### [TRY IT]
Pictures excluded, copy all of the data below exactly.

[Saved entries]
• • •
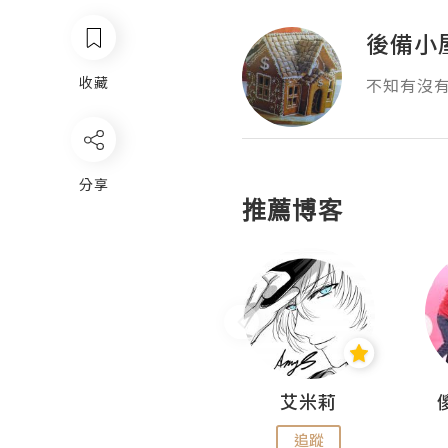
後備小
收藏
不知有沒
分享
推薦博客
Hahakelly的生活點滴
艾米莉
追蹤
追蹤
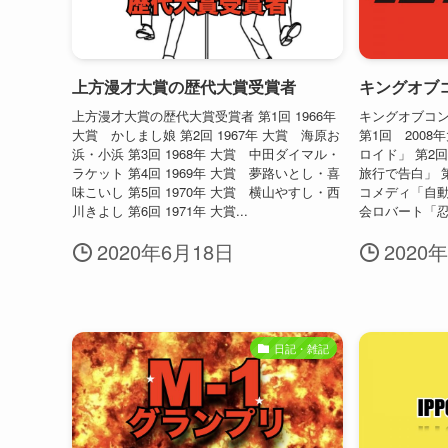
上方漫才大賞の歴代大賞受賞者
キングオブコ
上方漫才大賞の歴代大賞受賞者 第1回 1966年
キングオブコ
大賞 かしまし娘 第2回 1967年 大賞 海原お
第1回 200
浜・小浜 第3回 1968年 大賞 中田ダイマル・
ロイド」 第2
ラケット 第4回 1969年 大賞 夢路いとし・喜
旅行で告白」 
味こいし 第5回 1970年 大賞 横山やすし・西
コメディ「自動
川きよし 第6回 1971年 大賞...
会ロバート「忍者
2020年6月18日
2020
日記・雑記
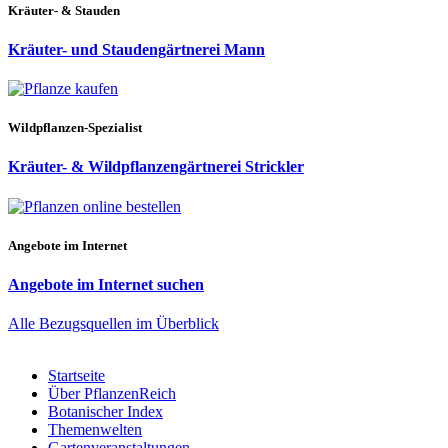
Kräuter- & Stauden
Kräuter- und Staudengärtnerei Mann
Wildpflanzen-Spezialist
Kräuter- & Wildpflanzengärtnerei Strickler
Angebote im Internet
Angebote im Internet suchen
Alle Bezugsquellen im Überblick
Startseite
Über PflanzenReich
Botanischer Index
Themenwelten
Gartenveranstaltungen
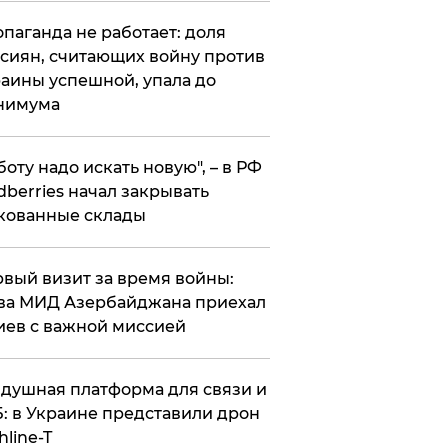
опаганда не работает: доля
сиян, считающих войну против
аины успешной, упала до
нимума
боту надо искать новую", – в РФ
dberries начал закрывать
кованные склады
вый визит за время войны:
ва МИД Азербайджана приехал
иев с важной миссией
душная платформа для связи и
: в Украине представили дрон
hline-T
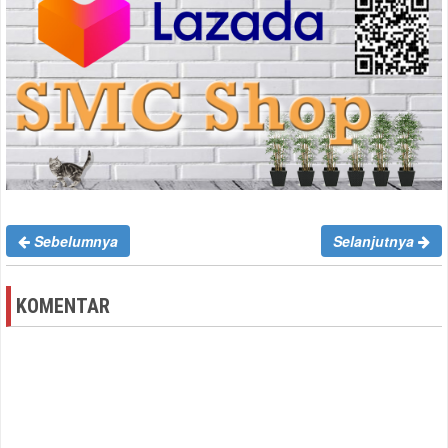
Sebelumnya
Selanjutnya
KOMENTAR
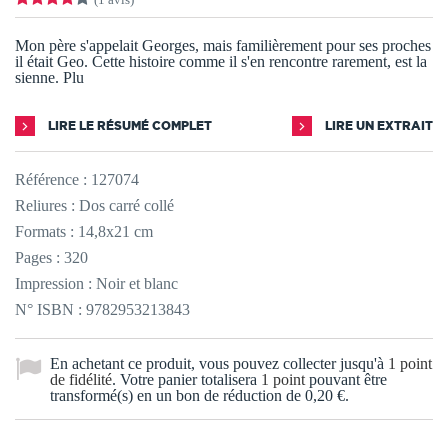
Mon père s'appelait Georges, mais familièrement pour ses proches
il était Geo. Cette histoire comme il s'en rencontre rarement, est la
sienne. Plu
LIRE LE RÉSUMÉ COMPLET
LIRE UN EXTRAIT
Référence :
127074
Reliures : Dos carré collé
Formats : 14,8x21 cm
Pages : 320
Impression : Noir et blanc
N° ISBN : 9782953213843
En achetant ce produit, vous pouvez collecter jusqu'à
1
point
de fidélité
. Votre panier totalisera
1
point
pouvant être
transformé(s) en un bon de réduction de
0,20 €
.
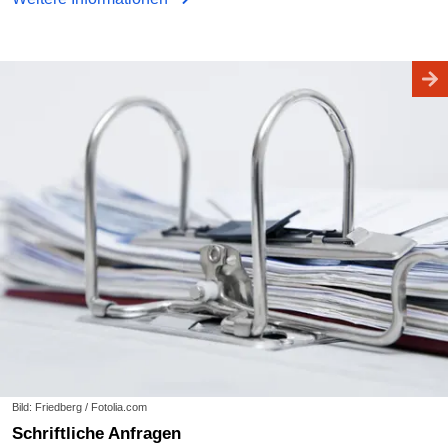
Bild: Friedberg / Fotolia.com
Schriftliche Anfragen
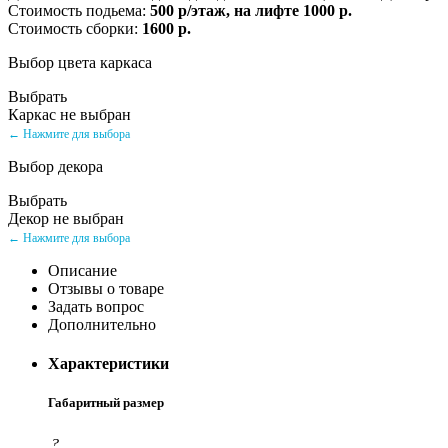
Стоимость подьема:
500 р/этаж, на лифте 1000 р.
Стоимость сборки:
1600 р.
Выбор цвета каркаса
Выбрать
Каркас не выбран
← Нажмите для выбора
Выбор декора
Выбрать
Декор не выбран
← Нажмите для выбора
Описание
Отзывы о товаре
Задать вопрос
Дополнительно
Характеристики
Габаритный размер
?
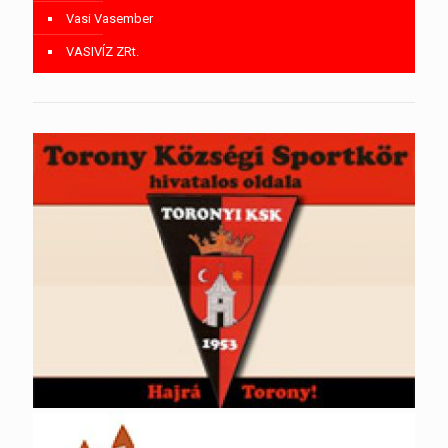
Vasi Vasember
VASIVÍZ ZRt.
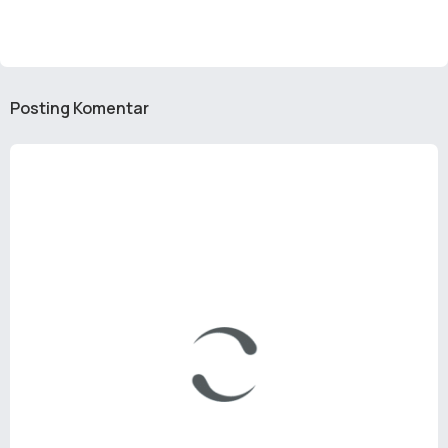
Posting Komentar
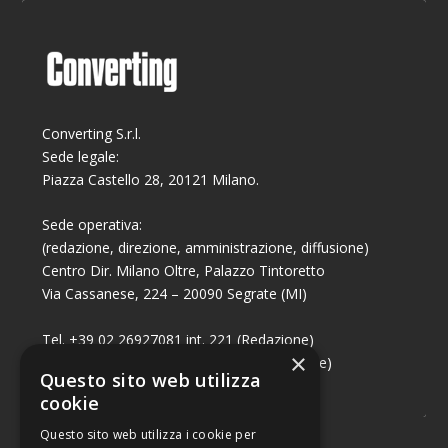
Converting S.r.l.
Sede legale:
Piazza Castello 28, 20121 Milano.
Sede operativa:
(redazione, direzione, amministrazione, diffusione)
Centro Dir. Milano Oltre, Palazzo Tintoretto
Via Cassanese, 224 – 20090 Segrate (MI)
Tel. +39 02 26927081 int. 221 (Redazione)
×
Tel. +39 02 26927081 int. 224 (Commerciale)
Questo sito web utilizza
Fax +39 02 26951006
cookie
Questo sito web utilizza i cookie per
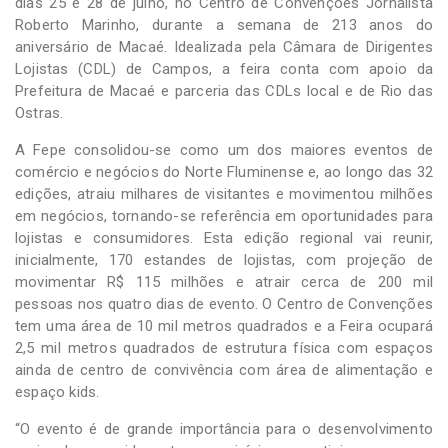
dias 25 e 28 de julho, no Centro de Convenções Jornalista
Roberto Marinho, durante a semana de 213 anos do
aniversário de Macaé. Idealizada pela Câmara de Dirigentes
Lojistas (CDL) de Campos, a feira conta com apoio da
Prefeitura de Macaé e parceria das CDLs local e de Rio das
Ostras.
A Fepe consolidou-se como um dos maiores eventos de
comércio e negócios do Norte Fluminense e, ao longo das 32
edições, atraiu milhares de visitantes e movimentou milhões
em negócios, tornando-se referência em oportunidades para
lojistas e consumidores. Esta edição regional vai reunir,
inicialmente, 170 estandes de lojistas, com projeção de
movimentar R$ 115 milhões e atrair cerca de 200 mil
pessoas nos quatro dias de evento. O Centro de Convenções
tem uma área de 10 mil metros quadrados e a Feira ocupará
2,5 mil metros quadrados de estrutura física com espaços
ainda de centro de convivência com área de alimentação e
espaço kids.
“O evento é de grande importância para o desenvolvimento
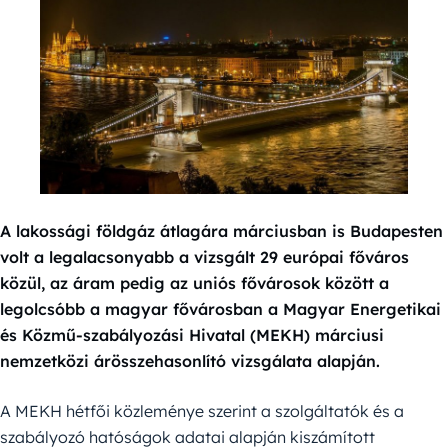
A lakossági földgáz átlagára márciusban is Budapesten
volt a legalacsonyabb a vizsgált 29 európai főváros
közül, az áram pedig az uniós fővárosok között a
legolcsóbb a magyar fővárosban a Magyar Energetikai
és Közmű-szabályozási Hivatal (MEKH) márciusi
nemzetközi árösszehasonlító vizsgálata alapján.
A MEKH hétfői közleménye szerint a szolgáltatók és a
szabályozó hatóságok adatai alapján kiszámított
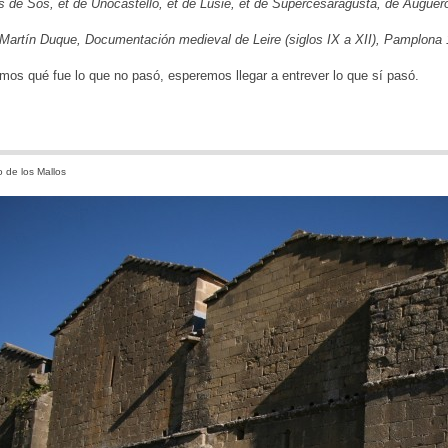
s de Sos, et de Unocastello, et de Lusie, et de Supercesaragusta, de Auguero
 Martín Duque, Documentación medieval de Leire (siglos IX a XII), Pamplona 
os qué fue lo que no pasó, esperemos llegar a entrever lo que sí pasó.
 de los Mallos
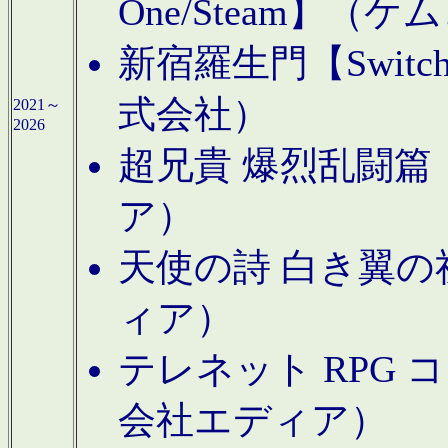
One/Steam】（ケ
新宿羅生門【Swi
式会社）
2021～
2026
超兄貴 爆烈乱闘篇【
ア）
天使の詩 白き翼の祈
ィア）
テレネット RPG 
会社エディア）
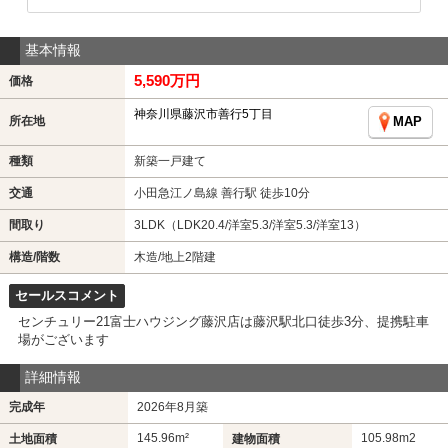
基本情報
5,590万円
価格
神奈川県藤沢市善行5丁目
所在地
MAP
種類
新築一戸建て
交通
小田急江ノ島線 善行駅 徒歩10分
間取り
3LDK（LDK20.4/洋室5.3/洋室5.3/洋室13）
構造/階数
木造/地上2階建
セールスコメント
センチュリー21富士ハウジング藤沢店は藤沢駅北口徒歩3分、提携駐車
場がございます
詳細情報
完成年
2026年8月築
145.96m²
105.98m
2
土地面積
建物面積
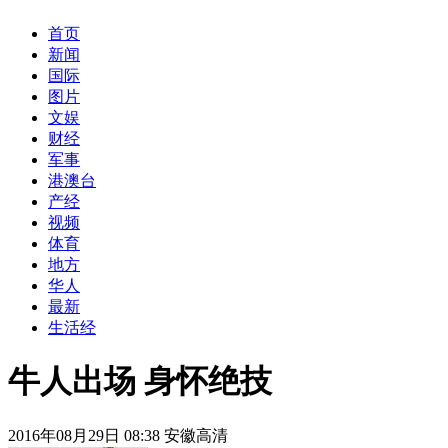
首页
新闻
国际
图片
文娱
财经
军事
港澳台
产经
视频
体育
地方
华人
最新
生活经
牛人出场 身怀绝技
2016年08月29日 08:38 安徽高清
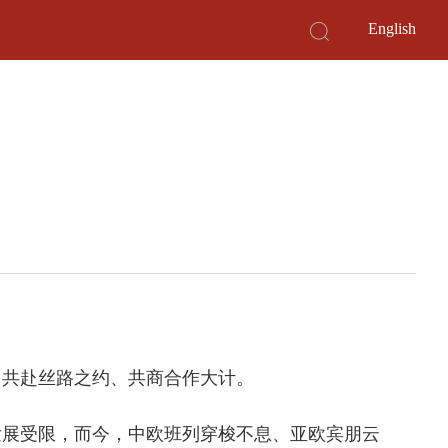
English
，共赴丝路之约、共商合作大计。
发展受限，而今，中欧班列穿梭不息、亚欧宾朋云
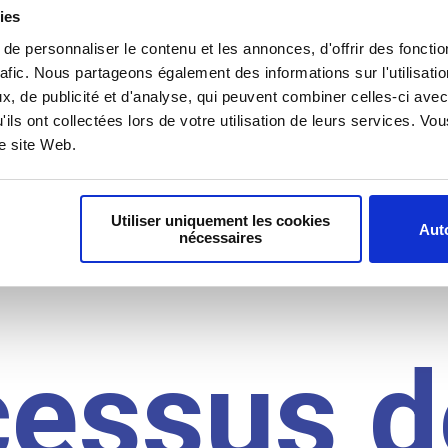
il du
ies
e personnaliser le contenu et les annonces, d'offrir des fonctio
rafic. Nous partageons également des informations sur l'utilisati
, de publicité et d'analyse, qui peuvent combiner celles-ci avec
idat
'ils ont collectées lors de votre utilisation de leurs services. V
re site Web.
Utiliser uniquement les cookies
Auto
nécessaires
cessus d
• • •
### [ANSWER AREA]
後備小
收藏
不知有沒
分享
推薦博客
Hahakelly的生活點滴
艾米莉
追蹤
追蹤
上方漫才大賞の歴代大賞受賞者
キングオブコ
上方漫才大賞の歴代大賞受賞者 第1回 1966年
キングオブコ
大賞 かしまし娘 第2回 1967年 大賞 海原お
第1回 200
浜・小浜 第3回 1968年 大賞 中田ダイマル・
ロイド」 第2
ラケット 第4回 1969年 大賞 夢路いとし・喜
旅行で告白」 
味こいし 第5回 1970年 大賞 横山やすし・西
コメディ「自動
川きよし 第6回 1971年 大賞...
会ロバート「忍者
2020年6月18日
2020
日記・雑記
Kräuter- & Stauden
Kräuter- und Staudengärtnerei Mann
Wildpflanzen-Spezialist
Kräuter- & Wildpflanzengärtnerei Strickler
Angebote im Internet
Angebote im Internet suchen
Alle Bezugsquellen im Überblick
Startseite
Über PflanzenReich
Botanischer Index
Themenwelten
Gartenveranstaltungen
опаганда не работает: доля
сиян, считающих войну против
аины успешной, упала до
нимума
боту надо искать новую", – в РФ
dberries начал закрывать
кованные склады
вый визит за время войны:
ва МИД Азербайджана приехал
иев с важной миссией
душная платформа для связи и
: в Украине представили дрон
hline-T
Sebelumnya
Selanjutnya
KOMENTAR
Mon père s'appelait Georges, mais familièrement pour ses proches
il était Geo. Cette histoire comme il s'en rencontre rarement, est la
sienne. Plu
LIRE LE RÉSUMÉ COMPLET
LIRE UN EXTRAIT
Référence :
127074
Reliures : Dos carré collé
Formats : 14,8x21 cm
Pages : 320
Impression : Noir et blanc
N° ISBN : 9782953213843
En achetant ce produit, vous pouvez collecter jusqu'à
1
point
de fidélité
. Votre panier totalisera
1
point
pouvant être
transformé(s) en un bon de réduction de
0,20 €
.
Bild: Friedberg / Fotolia.com
Schriftliche Anfragen
Стоимость подьема:
500 р/этаж, на лифте 1000 р.
Стоимость сборки:
1600 р.
Выбор цвета каркаса
Выбрать
Каркас не выбран
← Нажмите для выбора
Выбор декора
Выбрать
Декор не выбран
← Нажмите для выбора
Описание
Отзывы о товаре
Задать вопрос
Дополнительно
Характеристики
Габаритный размер
?
Vasi Vasember
VASIVÍZ ZRt.
Posting Komentar
Converting S.r.l.
Sede legale:
Piazza Castello 28, 20121 Milano.
Sede operativa:
(redazione, direzione, amministrazione, diffusione)
Centro Dir. Milano Oltre, Palazzo Tintoretto
Via Cassanese, 224 – 20090 Segrate (MI)
Tel. +39 02 26927081 int. 221 (Redazione)
×
Tel. +39 02 26927081 int. 224 (Commerciale)
Questo sito web utilizza
Fax +39 02 26951006
cookie
Questo sito web utilizza i cookie per
dias 25 e 28 de julho, no Centro de Convenções Jornalista
Roberto Marinho, durante a semana de 213 anos do
aniversário de Macaé. Idealizada pela Câmara de Dirigentes
Lojistas (CDL) de Campos, a feira conta com apoio da
Prefeitura de Macaé e parceria das CDLs local e de Rio das
Ostras.
A Fepe consolidou-se como um dos maiores eventos de
comércio e negócios do Norte Fluminense e, ao longo das 32
edições, atraiu milhares de visitantes e movimentou milhões
em negócios, tornando-se referência em oportunidades para
lojistas e consumidores. Esta edição regional vai reunir,
inicialmente, 170 estandes de lojistas, com projeção de
movimentar R$ 115 milhões e atrair cerca de 200 mil
pessoas nos quatro dias de evento. O Centro de Convenções
tem uma área de 10 mil metros quadrados e a Feira ocupará
2,5 mil metros quadrados de estrutura física com espaços
ainda de centro de convivência com área de alimentação e
espaço kids.
“O evento é de grande importância para o desenvolvimento
A lakossági földgáz átlagára márciusban is Budapesten
volt a legalacsonyabb a vizsgált 29 európai főváros
közül, az áram pedig az uniós fővárosok között a
legolcsóbb a magyar fővárosban a Magyar Energetikai
és Közmű-szabályozási Hivatal (MEKH) márciusi
nemzetközi árösszehasonlító vizsgálata alapján.
A MEKH hétfői közleménye szerint a szolgáltatók és a
szabályozó hatóságok adatai alapján kiszámított
s de Sos, et de Unocastello, et de Lusie, et de Supercesaragusta, de Auguero
 Martín Duque, Documentación medieval de Leire (siglos IX a XII), Pamplona 
os qué fue lo que no pasó, esperemos llegar a entrever lo que sí pasó.
 de los Mallos
One/Steam】（ケ
新宿羅生門【Swi
式会社）
2021～
2026
超兄貴 爆烈乱闘篇【
ア）
天使の詩 白き翼の祈
ィア）
テレネット RPG 
会社エディア）
基本情報
5,590万円
価格
神奈川県藤沢市善行5丁目
所在地
MAP
種類
新築一戸建て
交通
小田急江ノ島線 善行駅 徒歩10分
間取り
3LDK（LDK20.4/洋室5.3/洋室5.3/洋室13）
構造/階数
木造/地上2階建
セールスコメント
センチュリー21富士ハウジング藤沢店は藤沢駅北口徒歩3分、提携駐車
場がございます
詳細情報
完成年
2026年8月築
145.96m²
105.98m
2
土地面積
建物面積
首页
新闻
国际
图片
文娱
财经
军事
港澳台
产经
视频
体育
地方
华人
最新
生活经
牛人出场 身怀绝技
2016年08月29日 08:38 安徽高清
English
，共赴丝路之约、共商合作大计。
发展受限，而今，中欧班列穿梭不息、亚欧宾朋云
il du
ies
e personnaliser le contenu et les annonces, d'offrir des fonctio
rafic. Nous partageons également des informations sur l'utilisati
, de publicité et d'analyse, qui peuvent combiner celles-ci avec
idat
'ils ont collectées lors de votre utilisation de leurs services. V
re site Web.
Utiliser uniquement les cookies
Auto
nécessaires
cessus d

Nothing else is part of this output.